I have a data source in hdfs whose files are NOT compressed, even though their names end with (*.csv.gz), and Impala can't recognize that they are not compressed despite the name. Is there a way to read those files in the external table without the need to change all current files names? and if there is not, what is the best practice to change all current file names in hdfs?
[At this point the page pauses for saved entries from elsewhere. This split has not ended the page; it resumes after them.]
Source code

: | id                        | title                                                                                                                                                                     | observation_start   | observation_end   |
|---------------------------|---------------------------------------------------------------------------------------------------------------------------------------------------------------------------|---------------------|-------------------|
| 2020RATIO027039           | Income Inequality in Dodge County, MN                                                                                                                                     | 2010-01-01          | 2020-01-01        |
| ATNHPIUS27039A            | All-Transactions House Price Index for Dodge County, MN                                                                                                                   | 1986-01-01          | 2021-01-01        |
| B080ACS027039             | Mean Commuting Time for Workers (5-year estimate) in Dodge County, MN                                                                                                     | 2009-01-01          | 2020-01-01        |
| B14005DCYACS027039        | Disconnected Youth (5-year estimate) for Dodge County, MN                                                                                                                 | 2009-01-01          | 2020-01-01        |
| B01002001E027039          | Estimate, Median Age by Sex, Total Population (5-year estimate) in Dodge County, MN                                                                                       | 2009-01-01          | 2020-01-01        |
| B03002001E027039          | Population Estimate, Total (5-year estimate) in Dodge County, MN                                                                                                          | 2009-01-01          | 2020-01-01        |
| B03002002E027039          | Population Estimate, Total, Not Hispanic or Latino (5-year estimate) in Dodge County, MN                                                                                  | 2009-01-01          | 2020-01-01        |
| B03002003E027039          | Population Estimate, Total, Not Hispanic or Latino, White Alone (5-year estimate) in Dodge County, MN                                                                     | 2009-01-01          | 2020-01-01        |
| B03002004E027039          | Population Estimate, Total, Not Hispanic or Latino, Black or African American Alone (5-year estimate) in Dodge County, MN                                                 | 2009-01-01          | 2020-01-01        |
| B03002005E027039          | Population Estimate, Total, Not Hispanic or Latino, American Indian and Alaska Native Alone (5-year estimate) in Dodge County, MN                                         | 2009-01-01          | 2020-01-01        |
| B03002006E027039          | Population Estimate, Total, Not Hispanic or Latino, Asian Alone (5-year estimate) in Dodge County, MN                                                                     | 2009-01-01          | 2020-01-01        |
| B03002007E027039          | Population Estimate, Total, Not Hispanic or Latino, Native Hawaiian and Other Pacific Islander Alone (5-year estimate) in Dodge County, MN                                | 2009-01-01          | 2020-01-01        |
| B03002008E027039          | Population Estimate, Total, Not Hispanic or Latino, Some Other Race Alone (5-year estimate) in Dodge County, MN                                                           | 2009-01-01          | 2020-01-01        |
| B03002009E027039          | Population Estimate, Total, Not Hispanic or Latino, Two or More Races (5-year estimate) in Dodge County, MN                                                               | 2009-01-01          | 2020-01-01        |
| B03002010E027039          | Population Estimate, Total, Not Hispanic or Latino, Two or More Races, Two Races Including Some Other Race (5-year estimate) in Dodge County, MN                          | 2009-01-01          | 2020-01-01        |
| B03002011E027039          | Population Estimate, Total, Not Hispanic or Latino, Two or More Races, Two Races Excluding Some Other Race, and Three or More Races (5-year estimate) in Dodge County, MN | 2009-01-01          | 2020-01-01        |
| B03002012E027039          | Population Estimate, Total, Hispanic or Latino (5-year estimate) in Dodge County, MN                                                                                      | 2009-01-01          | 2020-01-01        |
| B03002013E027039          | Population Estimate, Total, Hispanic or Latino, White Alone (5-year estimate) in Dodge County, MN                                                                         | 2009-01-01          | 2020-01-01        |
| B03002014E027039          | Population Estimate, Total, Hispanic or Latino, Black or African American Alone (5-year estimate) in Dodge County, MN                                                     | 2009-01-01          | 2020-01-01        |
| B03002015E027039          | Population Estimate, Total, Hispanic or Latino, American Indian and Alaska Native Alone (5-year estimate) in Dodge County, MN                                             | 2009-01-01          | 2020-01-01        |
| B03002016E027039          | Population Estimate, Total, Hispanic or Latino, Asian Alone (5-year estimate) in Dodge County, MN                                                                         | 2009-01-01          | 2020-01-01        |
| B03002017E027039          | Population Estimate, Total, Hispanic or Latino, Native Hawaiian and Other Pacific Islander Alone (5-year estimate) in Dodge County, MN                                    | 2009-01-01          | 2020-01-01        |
Here is the current creation query for the table:
CREATE EXTERNAL TABLE db.table1(
col1 type,
col2 type
)
ROW FORMAT DELIMITED FIELDS TERMINATED BY '\u0001'
WITH SERDEPROPERTIES ('field.delim'='\u0001', 'serialization.format'=';')
STORED AS TEXTFILE
LOCATION 'hdfs://servicename/user/directory'
example of current file names (they are texfiles and not compressed on the content level):
-rw-rw-r--+ /final/file11_20210601_0000.csv.gz
-rw-rw-r--+ /final/file12_20210601_0015.csv.gz
-rw-rw-r--+ /final/file12_20210601_0045.csv.gz
-rw-rw-r--+ /final/file1_20210601_0015.csv.gz
So far, I have found no way regarding the external table properties to read ".gz" files in external table, but I could make a shell script to change all files and remove the ".gz" from their ends:
for f in $(hdfs dfs -ls -t -r /user/dir/ | awk '{print $8}');do
v=$(echo "$f" | cut -d'.' -f1,2)
hdfs dfs -mv "$f" "$v"
done
But I am still open to solutions to read the .gz files directly in the external table.